Tout débute en 1922. Dans une annonce publiée dans un journal breton, un Parisien dit rechercher des véhicules militaires américains abandonnés à la fin de la Grande Guerre, en 1918. Seznec, négociant en bois à Morlaix, et son ami Pierre Quémeneur, conseiller général du Finistère, y voient l’occasion rêvée de s'enrichir sans trop d’efforts. En cette époque encore troublée, les trafics sont légion. Les deux hommes décident de convoyer cent voitures vers la capitale. Mais les choses sont plus compliquées que prévu : la première Cadillac au volant de laquelle ils partent de Rennes le 23 mai 1923 tombe en panne à plusieurs reprises. Seznec revient seul, affirmant avoir quitté Quémeneur près de Paris. Ce dernier ne donnera plus signe de vie, sinon dans un étrange télégramme envoyé du Havre pour rassurer sa famille : "Ne rentrerai que dans quelques jours. Tout va pour le mieux. Quémeneur."

L’enquête

C’est le début des ennuis pour Seznec. Une expertise lui impute le télégramme havrais, alors qu'il affirme n'avoir jamais mis les pieds dans la cité normande. Des dénégations qui peinent à convaincre. Son cas s'aggrave d’ailleurs lorsqu'un commerçant du Havre déclare lui avoir vendu une machine à écrire que la police finira par retrouver opportunément dans le grenier de la maison morlaisienne du négociant. C'est elle qui aurait servi à taper une convention par laquelle Quémeneur s'engage à vendre à bas prix sa propriété des Côtes-d’Armor à Seznec. 
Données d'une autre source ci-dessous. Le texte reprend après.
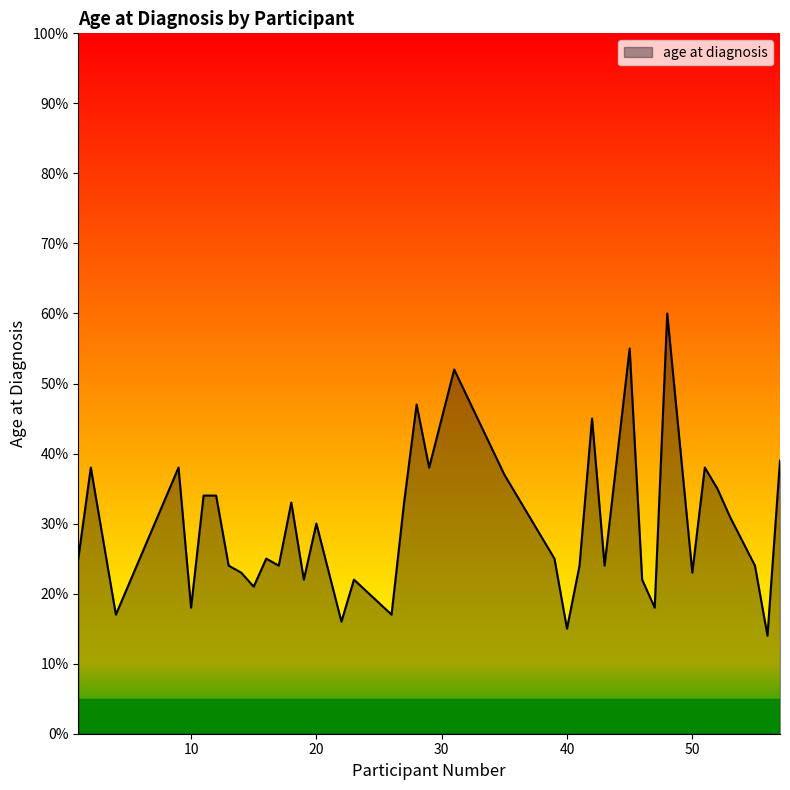

What is the maximum value shown in the chart?

60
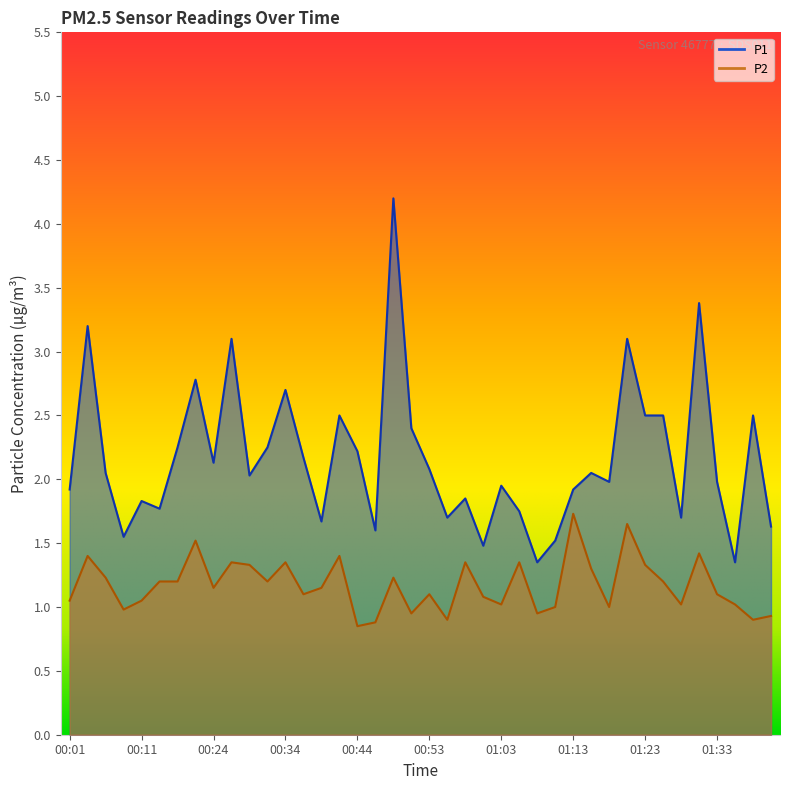

At which category is the sum across all series the highest?

00:49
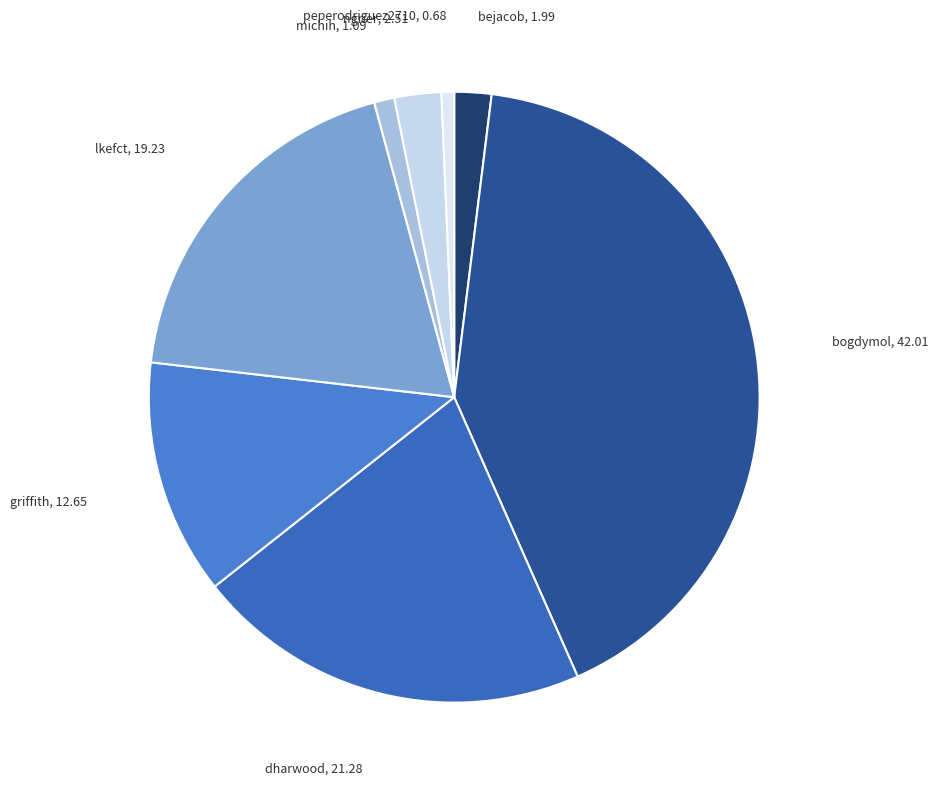

Which has a higher value, peperodriguez2710 or bogdymol?

bogdymol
L’enquête est alors menée par Pierre Bonny, inspecteur aux méthodes controversées – il sera, plus tard, suspecté d’avoir fait introduire la machine à écrire chez Seznec – et futur collaborateur de la Gestapo fusillé à la Libération. L’accusé continue de nier sa culpabilité. Agressif, empêtré dans ses contradictions, il est déclaré coupable d'assassinat malgré l’absence de cadavre ou d’arme du crime. Il est condamné au bagne à perpétuité. 
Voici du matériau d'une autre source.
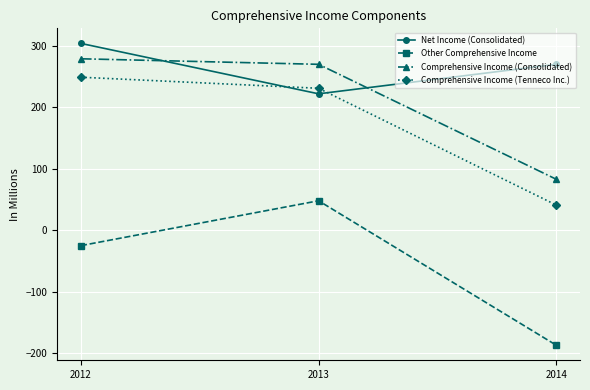

Between 2012 and 2014, which series saw the biggest shift?

Comprehensive Income (Tenneco Inc.)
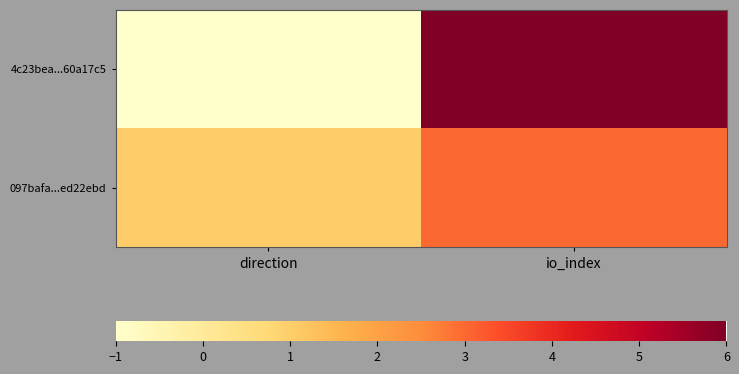

Which series has the widest spread of values?

4c23bea...60a17c5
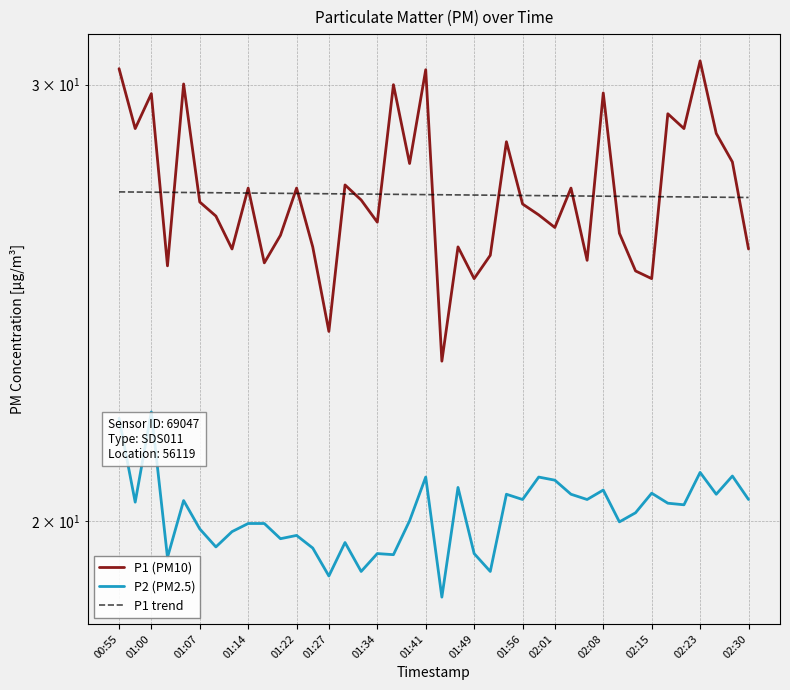

Reading left to right, transcribe all the data shown in this chart.

P1 (PM10): 30.4	28.8	29.8	25.4	30.0	26.9	26.6	25.8	27.2	25.4	26.1	27.2	25.8	23.9	27.3	26.9	26.4	30.0	27.9	30.4	23.2	25.8	25.1	25.6	28.4	26.9	26.6	26.3	27.2	25.5	29.8	26.1	25.2	25.1	29.2	28.8	30.7	28.7	27.9	25.8
P2 (PM2.5): 22.0	20.4	22.1	19.3	20.4	19.9	19.5	19.8	19.9	19.9	19.7	19.7	19.5	19.0	19.6	19.1	19.4	19.4	20.0	20.8	18.6	20.6	19.4	19.1	20.5	20.4	20.8	20.8	20.5	20.4	20.6	20.0	20.1	20.5	20.3	20.3	20.9	20.5	20.9	20.4
P1 trend: 27.2	27.2	27.1	27.1	27.1	27.1	27.1	27.1	27.1	27.1	27.1	27.1	27.1	27.1	27.1	27.1	27.1	27.1	27.1	27.1	27.1	27.1	27.1	27.1	27.1	27.1	27.1	27.1	27.1	27.0	27.0	27.0	27.0	27.0	27.0	27.0	27.0	27.0	27.0	27.0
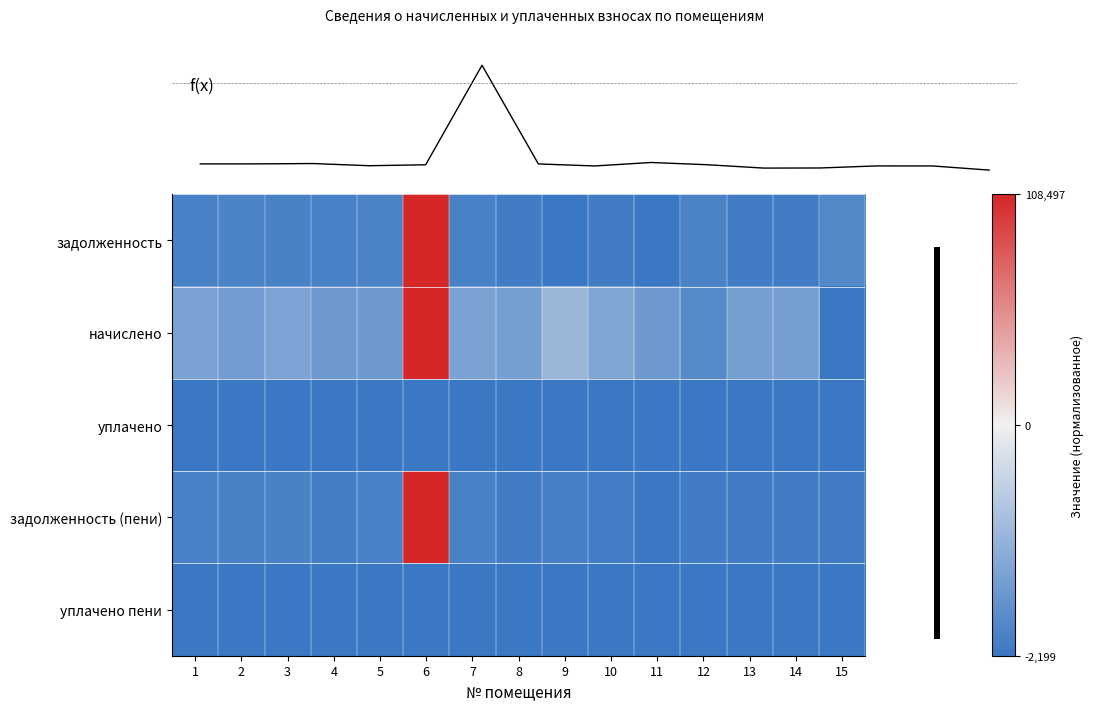

Reading left to right, what are all the values shown in this chart?

задолженность: 1=-0.9	2=-0.9	3=-0.9	4=-0.9	5=-0.9	6=1.0	7=-0.9	8=-1.0	9=-1.0	10=-1.0	11=-1.0	12=-0.9	13=-1.0	14=-1.0	15=-0.9
начислено: 1=-0.6	2=-0.7	3=-0.6	4=-0.7	5=-0.7	6=1.0	7=-0.6	8=-0.7	9=-0.5	10=-0.6	11=-0.7	12=-0.9	13=-0.7	14=-0.7	15=-1.0
уплачено: 1=-1.0	2=-1.0	3=-1.0	4=-1.0	5=-1.0	6=-1.0	7=-1.0	8=-1.0	9=-1.0	10=-1.0	11=-1.0	12=-1.0	13=-1.0	14=-1.0	15=-1.0
задолженность (пени): 1=-0.9	2=-0.9	3=-0.9	4=-0.9	5=-0.9	6=1.0	7=-0.9	8=-1.0	9=-0.9	10=-0.9	11=-1.0	12=-1.0	13=-1.0	14=-1.0	15=-1.0
уплачено пени: 1=-1.0	2=-1.0	3=-1.0	4=-1.0	5=-1.0	6=-1.0	7=-1.0	8=-1.0	9=-1.0	10=-1.0	11=-1.0	12=-1.0	13=-1.0	14=-1.0	15=-1.0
Ci-dessus, la fameuse machine à écrire retrouvée dans le grenier de la maison de Guillaume Seznec

La peine

Après trois ans passés en prison en métropole, Guillaume Seznec est envoyé de l’autre côté de l’Atlantique au bagne guyanais de Saint-Laurent-du-Maroni. Un enfer où il a passé 20 de ses 23 années de détention et sur lequel il écrira ces mots : "La mort n'est rien pour qui ne peut rien espérer".
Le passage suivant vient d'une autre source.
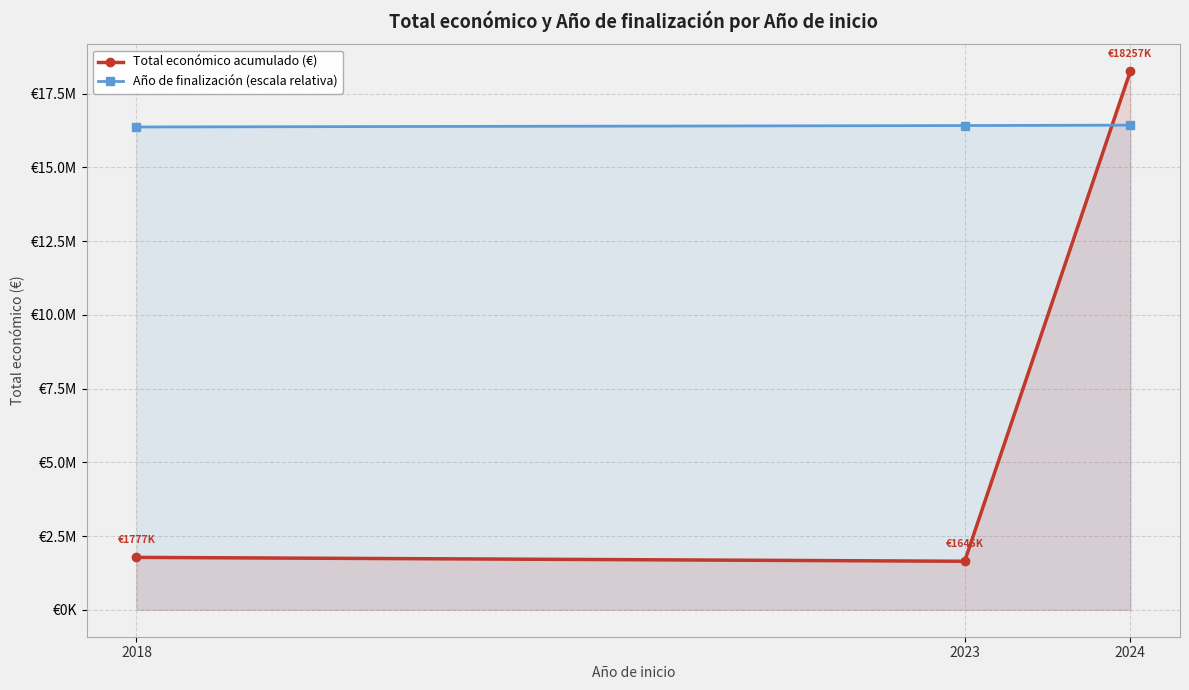

What is the value of the Total económico acumulado (€) point at the 2nd from the left?

1645624.0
"Il n'y a que les coupables qui demandent pardon"Guillaume Seznec lors de son refus de signer une demande de grâce

En 1933, il refuse de signer la demande de grâce qu'on lui présente car, déclare-t-il, "il n'y a que les coupables qui demandent pardon". Finalement gracié par le général de Gaulle pour bonne conduite, Seznec fait son retour sur le Vieux continent le 1er juillet 1947. Moralement cassé et affaibli par sa vie de bagnard, même s’il continue inlassablement de se dire innocent et de plaider pour sa réhabilitation, il finira par être renversé par une camionnette à Paris en novembre 1953. Il mourra trois mois plus tard, le 13 février 1954.

Les recours

À sa mort, le flambeau est repris par sa descendance, et notamment son petit-fils, Denis Le Her- Seznec – né en 1946 – qui reprend le flambeau de sa mère Jeanne. En 1989, celle-ci saisit la commission de révision des condamnations pénales pour réhabiliter Guillaume Seznec. Sept ans plus tard, en juin 1996, la réclamation est rejetée par manque d'élément nouveau. Un événement qui marque la fin des possibilités de recours pour la famille. Mais pas pour la Chancellerie. Comme le lui permet la loi sur les demandes de révision et de réexamen, Marylise Lebranchu, ministre de la Justice, dépose ainsi une deuxième requête en 2001. Quatre ans plus tard, le dossier est transmis de la commission à la cour de révision, qui, en 2006, s’oppose à nouveau à un quelconque changement de verdict. Depuis 1924, quatorze demandes de révision du procès ont été rejetées.